A hosting service provider has very little control over the services running on the physical and virtual servers running in the data center, and while one might hope that the customers carefully configure and monitor their DNS servers, the reality is that there are many openly accessible DNS servers. Using the network switches to monitor DNS operations is an attractive option, offering an agentless method of detecting and monitoring DNS servers wherever they are in the data center.

The sFlow standard is well suited to this task:
  1. sFlow is widely supported in physical and virtual switches
  2. sFlow is embedded within switch hardware and can be enabled in high traffic production networks without impacting performance.
  3. sFlow is scaleable, a single software analyzer can monitor hundreds of switches and tens of thousands of switch ports to deliver network wide visibility
  4. sFlow exports packet headers, allowing sFlow analysis software to perform deep packet inspection and report on DNS operations.
In the following example, a single instance of sFlow-RT is monitoring 7500 switch ports in a data center network.

The following DNS attributes are extracted from the sFlow packet samples and can be included in flow definitions, or as filters:

DescriptionNameExample
request=false, response=truednsqrfalse
op codednsopcode0
authoritative answerdnsaafalse
truncateddnstcfalse
recursion desireddnsrdfalse
recursion availablednsratrue
reserveddnsz0
response codednsrcode0
number of entries in questiondnsqdcount1
number of entries in answerdnsancount0
number of entries in name server sectiondnsnscount0
number of entries in resources sectiondnsarcount0
domain name in querydnsqnameyahoo.com.
query type codednsqtype15
query type namednsqtypenameMX(15)
query classdnsqclass1

The following flow definitions were created using sFlow-RT's embedded scripting API:
// track DNS query types
setFlow('dnsqueries',
  {keys:'dnsqtypename',value:'frames',filter:'dnsqr=false',t:20});

// track DNS query domains for ANY(15) queries
setFlow('dnsqany',
  {keys:'dnsqname', value:'frames', filter:'dnsqr=false&dnsqtype=255',t:20});

// track total DNS request rate for ANY(15) queries
setFlow('dnsqanytot',
  {value:'frames', filter:'dnsqr=false&dnsqtype=255',t:20});
Alternatively, the flow definitions can be specified by making calls to the REST API using cURL:
curl -H "Content-Type:application/json" -X PUT --data "{keys:'dnsqtypename', value:'frames', filter:'dnsqr=false',t:20}" http://localhost:8008/flow/dnsqueries/json
Using the script API has a number of advantages: it ensures that flow definitions are automatically reinstated on a system restart, makes it easy to generate trend charts (for example the graphite() function sends metrics to Graphite for integration in performance dashboards) and to automate the response when DNS anomalies are detected (for example, using the syslog() function to send an alert or http() to access a REST API on a device or SDN controller to block the traffic)
The table above (http://localhost:8008/activeflows/ALL/dnsqueries/html?aggMode=sum) shows a continuously updating, real-time, view of the top DNS queries - a bit like the Linux top command, but applied to the active flows. The table shows that the fourth most frequent query is the ANY(255) query type.

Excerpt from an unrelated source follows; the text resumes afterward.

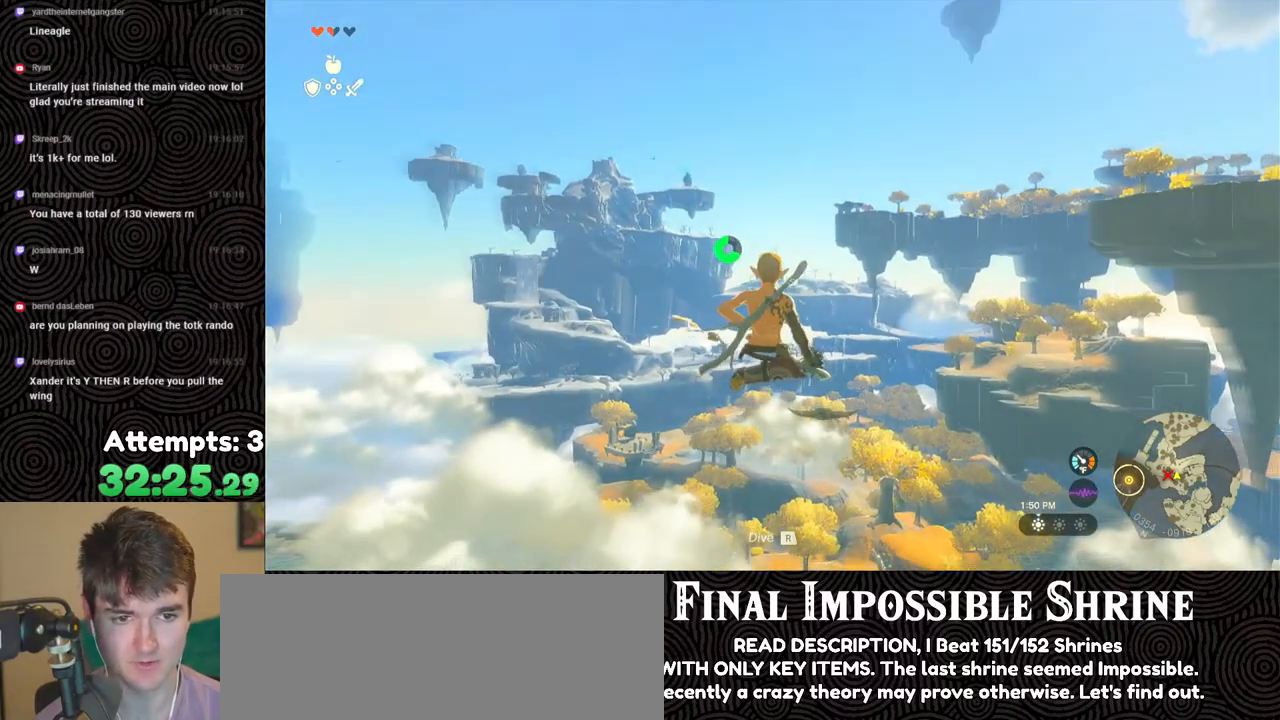
{"buttons": [], "left_stick": "center", "right_stick": "center", "events": [[350, "Y", "down"], [450, "Y", "up"], [483, "R2", "up"]]}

The ANY(15) query is often used for DNS amplification attacks since it asks the name server for all the records within the domain, resulting in a large response that amplifies the traffic in the attack.
The above chart (http://localhost:8008/activeflows/ALL/dnsqany/html?aggMode=sum) looks at the domain names being queried by the ANY(15) queries. Domain names in the list are known to be associated with DNS amplification attacks, see DNS Amplification Attacks Observer, so it appears that there are open DNS servers being used to amplify DNS attacks in this data center.

The trend chart above (http://localhost:8008/metric/ALL/sum:dnsqanytot/html) looks at the overall level of ANY(15) requests in the data center. The trend is increasing as a new DNS amplification attack is launched.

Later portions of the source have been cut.